Where a line holds the word "LIST", copy that line from the data below.

== Information shown ==

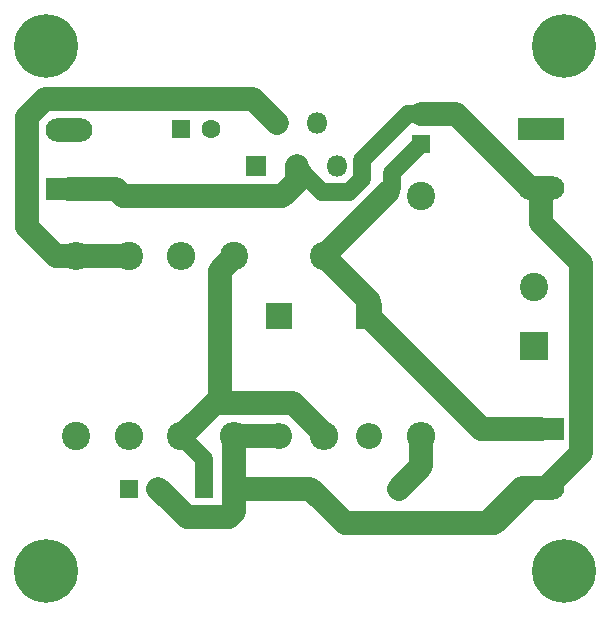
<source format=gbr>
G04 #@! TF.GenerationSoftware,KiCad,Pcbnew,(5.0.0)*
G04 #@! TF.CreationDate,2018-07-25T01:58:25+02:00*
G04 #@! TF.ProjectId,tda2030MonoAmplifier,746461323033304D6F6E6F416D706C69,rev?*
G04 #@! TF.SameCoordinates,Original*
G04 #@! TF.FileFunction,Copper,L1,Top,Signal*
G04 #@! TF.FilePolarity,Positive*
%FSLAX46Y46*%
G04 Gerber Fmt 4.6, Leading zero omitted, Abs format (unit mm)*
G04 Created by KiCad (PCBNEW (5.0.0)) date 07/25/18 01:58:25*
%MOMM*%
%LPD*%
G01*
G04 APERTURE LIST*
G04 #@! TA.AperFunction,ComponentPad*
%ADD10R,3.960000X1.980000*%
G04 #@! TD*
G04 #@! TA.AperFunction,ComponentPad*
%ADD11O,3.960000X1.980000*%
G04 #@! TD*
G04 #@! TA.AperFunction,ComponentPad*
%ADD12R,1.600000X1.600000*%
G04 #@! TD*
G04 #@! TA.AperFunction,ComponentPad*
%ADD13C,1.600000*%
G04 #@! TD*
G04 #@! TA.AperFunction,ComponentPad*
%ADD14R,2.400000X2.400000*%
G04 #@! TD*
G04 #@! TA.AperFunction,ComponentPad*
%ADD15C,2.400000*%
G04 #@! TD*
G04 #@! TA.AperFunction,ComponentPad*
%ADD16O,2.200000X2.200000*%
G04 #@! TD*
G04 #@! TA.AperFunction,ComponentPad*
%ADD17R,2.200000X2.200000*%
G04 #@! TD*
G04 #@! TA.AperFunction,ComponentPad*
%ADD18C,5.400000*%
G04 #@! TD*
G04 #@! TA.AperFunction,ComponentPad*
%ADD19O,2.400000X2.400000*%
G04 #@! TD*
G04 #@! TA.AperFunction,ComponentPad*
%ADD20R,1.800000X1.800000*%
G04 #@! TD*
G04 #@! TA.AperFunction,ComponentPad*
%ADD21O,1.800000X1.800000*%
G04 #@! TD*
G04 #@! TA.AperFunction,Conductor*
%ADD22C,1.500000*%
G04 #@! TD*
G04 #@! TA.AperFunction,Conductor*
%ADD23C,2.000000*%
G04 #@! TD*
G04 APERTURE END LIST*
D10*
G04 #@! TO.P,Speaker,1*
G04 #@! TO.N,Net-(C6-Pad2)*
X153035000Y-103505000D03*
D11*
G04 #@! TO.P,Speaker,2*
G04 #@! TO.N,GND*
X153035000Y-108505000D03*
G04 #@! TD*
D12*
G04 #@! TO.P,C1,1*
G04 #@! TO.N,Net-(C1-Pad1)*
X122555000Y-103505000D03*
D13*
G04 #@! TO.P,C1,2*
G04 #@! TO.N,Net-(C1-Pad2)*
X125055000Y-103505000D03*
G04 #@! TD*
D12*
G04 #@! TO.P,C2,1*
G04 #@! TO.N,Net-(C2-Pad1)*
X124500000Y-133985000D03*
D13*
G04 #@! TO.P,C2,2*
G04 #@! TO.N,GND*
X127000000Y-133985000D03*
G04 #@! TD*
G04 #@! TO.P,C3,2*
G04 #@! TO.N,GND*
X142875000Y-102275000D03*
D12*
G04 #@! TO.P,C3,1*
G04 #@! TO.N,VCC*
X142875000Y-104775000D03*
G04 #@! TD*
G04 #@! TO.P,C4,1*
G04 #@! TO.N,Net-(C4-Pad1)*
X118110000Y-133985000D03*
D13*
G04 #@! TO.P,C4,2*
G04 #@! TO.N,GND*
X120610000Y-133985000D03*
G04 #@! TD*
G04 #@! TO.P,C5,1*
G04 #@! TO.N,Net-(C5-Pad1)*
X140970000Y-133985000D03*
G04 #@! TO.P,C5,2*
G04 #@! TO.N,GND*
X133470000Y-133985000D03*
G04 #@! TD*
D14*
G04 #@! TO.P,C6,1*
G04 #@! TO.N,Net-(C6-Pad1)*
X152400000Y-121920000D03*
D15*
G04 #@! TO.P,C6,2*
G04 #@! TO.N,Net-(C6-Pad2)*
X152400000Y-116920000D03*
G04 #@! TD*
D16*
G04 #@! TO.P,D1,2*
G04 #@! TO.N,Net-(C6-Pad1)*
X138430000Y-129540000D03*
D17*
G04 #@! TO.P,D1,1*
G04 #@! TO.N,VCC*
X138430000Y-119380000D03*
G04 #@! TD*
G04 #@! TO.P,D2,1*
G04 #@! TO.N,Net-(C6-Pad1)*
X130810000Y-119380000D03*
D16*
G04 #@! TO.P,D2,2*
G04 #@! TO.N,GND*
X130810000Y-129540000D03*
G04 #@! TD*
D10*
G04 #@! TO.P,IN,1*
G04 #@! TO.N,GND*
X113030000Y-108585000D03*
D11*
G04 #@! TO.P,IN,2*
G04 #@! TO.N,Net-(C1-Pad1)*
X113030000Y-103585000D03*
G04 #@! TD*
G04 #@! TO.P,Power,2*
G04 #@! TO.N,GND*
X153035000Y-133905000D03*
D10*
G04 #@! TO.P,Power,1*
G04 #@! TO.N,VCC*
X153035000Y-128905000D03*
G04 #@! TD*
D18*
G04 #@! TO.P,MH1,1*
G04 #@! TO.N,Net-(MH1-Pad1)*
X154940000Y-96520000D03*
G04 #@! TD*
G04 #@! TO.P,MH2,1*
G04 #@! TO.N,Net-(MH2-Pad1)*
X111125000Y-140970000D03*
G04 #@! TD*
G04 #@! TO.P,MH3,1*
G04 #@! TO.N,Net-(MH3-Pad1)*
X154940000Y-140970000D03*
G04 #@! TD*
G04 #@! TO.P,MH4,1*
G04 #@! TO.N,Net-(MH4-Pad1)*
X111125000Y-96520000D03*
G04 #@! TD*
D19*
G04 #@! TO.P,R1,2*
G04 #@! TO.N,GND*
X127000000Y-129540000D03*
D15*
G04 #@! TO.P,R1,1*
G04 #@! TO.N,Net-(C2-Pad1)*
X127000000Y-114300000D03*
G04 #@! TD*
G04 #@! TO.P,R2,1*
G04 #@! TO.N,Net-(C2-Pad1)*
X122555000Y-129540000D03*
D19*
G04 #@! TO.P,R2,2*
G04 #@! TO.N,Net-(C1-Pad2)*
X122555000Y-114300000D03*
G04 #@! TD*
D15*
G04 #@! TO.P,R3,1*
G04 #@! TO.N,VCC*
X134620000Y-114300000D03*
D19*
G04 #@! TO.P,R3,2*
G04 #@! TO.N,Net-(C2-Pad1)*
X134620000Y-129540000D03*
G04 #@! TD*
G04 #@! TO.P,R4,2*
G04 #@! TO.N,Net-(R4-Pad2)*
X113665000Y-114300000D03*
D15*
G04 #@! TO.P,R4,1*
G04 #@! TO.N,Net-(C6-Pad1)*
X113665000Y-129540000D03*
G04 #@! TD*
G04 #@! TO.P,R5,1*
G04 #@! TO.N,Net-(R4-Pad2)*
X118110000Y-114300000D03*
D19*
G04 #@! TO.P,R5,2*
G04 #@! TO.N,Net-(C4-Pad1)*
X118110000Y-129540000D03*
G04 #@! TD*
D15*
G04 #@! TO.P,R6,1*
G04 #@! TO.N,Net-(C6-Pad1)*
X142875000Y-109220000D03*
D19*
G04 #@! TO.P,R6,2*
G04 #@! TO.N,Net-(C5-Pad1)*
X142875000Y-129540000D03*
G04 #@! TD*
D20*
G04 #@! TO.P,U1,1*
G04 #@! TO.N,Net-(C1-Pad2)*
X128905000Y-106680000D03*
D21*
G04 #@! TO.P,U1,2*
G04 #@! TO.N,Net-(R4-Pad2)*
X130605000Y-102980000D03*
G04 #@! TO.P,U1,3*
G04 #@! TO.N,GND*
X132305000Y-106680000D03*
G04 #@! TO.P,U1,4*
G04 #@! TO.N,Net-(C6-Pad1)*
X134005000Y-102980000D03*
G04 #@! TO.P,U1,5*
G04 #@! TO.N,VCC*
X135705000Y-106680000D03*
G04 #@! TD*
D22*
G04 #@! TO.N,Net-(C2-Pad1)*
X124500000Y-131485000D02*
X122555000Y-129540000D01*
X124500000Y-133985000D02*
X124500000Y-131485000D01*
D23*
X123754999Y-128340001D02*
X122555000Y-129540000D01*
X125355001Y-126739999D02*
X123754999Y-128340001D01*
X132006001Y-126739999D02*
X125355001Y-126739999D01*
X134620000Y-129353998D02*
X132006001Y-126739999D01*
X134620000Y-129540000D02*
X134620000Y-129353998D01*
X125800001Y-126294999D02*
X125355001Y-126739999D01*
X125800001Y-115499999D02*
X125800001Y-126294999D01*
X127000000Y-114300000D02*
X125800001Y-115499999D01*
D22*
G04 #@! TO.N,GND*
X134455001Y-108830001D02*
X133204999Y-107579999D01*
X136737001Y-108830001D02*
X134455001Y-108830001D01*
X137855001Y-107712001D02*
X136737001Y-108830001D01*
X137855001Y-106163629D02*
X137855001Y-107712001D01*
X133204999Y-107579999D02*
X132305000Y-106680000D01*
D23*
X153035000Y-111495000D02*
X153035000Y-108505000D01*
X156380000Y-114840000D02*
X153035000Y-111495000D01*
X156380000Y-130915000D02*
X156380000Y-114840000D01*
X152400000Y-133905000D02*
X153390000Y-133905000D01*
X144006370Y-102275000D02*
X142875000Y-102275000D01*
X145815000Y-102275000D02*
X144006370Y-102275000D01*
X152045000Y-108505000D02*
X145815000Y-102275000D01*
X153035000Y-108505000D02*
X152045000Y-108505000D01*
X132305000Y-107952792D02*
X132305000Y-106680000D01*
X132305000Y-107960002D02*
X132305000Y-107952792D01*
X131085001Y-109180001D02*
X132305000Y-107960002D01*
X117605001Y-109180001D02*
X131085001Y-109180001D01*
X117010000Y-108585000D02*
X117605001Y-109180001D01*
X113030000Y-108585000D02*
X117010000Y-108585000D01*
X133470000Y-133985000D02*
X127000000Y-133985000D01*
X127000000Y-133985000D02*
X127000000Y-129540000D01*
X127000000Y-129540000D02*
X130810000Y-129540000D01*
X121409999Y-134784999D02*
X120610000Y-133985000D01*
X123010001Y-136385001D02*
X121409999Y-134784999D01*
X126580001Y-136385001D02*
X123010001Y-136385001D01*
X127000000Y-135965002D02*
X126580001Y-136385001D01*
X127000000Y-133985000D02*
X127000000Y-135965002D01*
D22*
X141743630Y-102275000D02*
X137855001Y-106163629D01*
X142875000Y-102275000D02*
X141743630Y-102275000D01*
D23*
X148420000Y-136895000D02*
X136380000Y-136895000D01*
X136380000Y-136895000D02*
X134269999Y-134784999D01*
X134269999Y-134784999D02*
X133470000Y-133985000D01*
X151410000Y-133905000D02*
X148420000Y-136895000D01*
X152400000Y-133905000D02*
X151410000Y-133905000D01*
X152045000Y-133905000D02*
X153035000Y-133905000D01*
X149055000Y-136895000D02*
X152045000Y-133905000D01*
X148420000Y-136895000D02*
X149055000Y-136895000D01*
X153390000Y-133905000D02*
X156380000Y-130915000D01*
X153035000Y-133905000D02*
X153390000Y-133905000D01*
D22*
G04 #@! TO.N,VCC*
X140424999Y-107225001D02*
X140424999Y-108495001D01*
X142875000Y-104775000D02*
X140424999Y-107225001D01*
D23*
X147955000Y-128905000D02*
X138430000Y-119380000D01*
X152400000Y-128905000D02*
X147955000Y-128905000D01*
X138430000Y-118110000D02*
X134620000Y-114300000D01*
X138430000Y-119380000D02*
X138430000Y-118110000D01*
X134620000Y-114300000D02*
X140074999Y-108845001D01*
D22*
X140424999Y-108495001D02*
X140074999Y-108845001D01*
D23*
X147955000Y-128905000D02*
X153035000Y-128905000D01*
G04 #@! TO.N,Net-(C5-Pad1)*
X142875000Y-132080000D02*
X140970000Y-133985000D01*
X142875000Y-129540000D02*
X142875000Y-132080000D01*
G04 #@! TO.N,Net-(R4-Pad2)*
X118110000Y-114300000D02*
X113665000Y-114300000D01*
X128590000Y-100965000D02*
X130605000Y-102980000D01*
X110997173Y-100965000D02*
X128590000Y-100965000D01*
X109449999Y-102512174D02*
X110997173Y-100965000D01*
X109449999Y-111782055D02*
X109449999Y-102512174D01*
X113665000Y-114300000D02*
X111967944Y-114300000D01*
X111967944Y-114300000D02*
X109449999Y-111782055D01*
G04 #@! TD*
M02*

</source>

===

[Written solution]:
G04 APERTURE LIST*
G04 APERTURE END LIST*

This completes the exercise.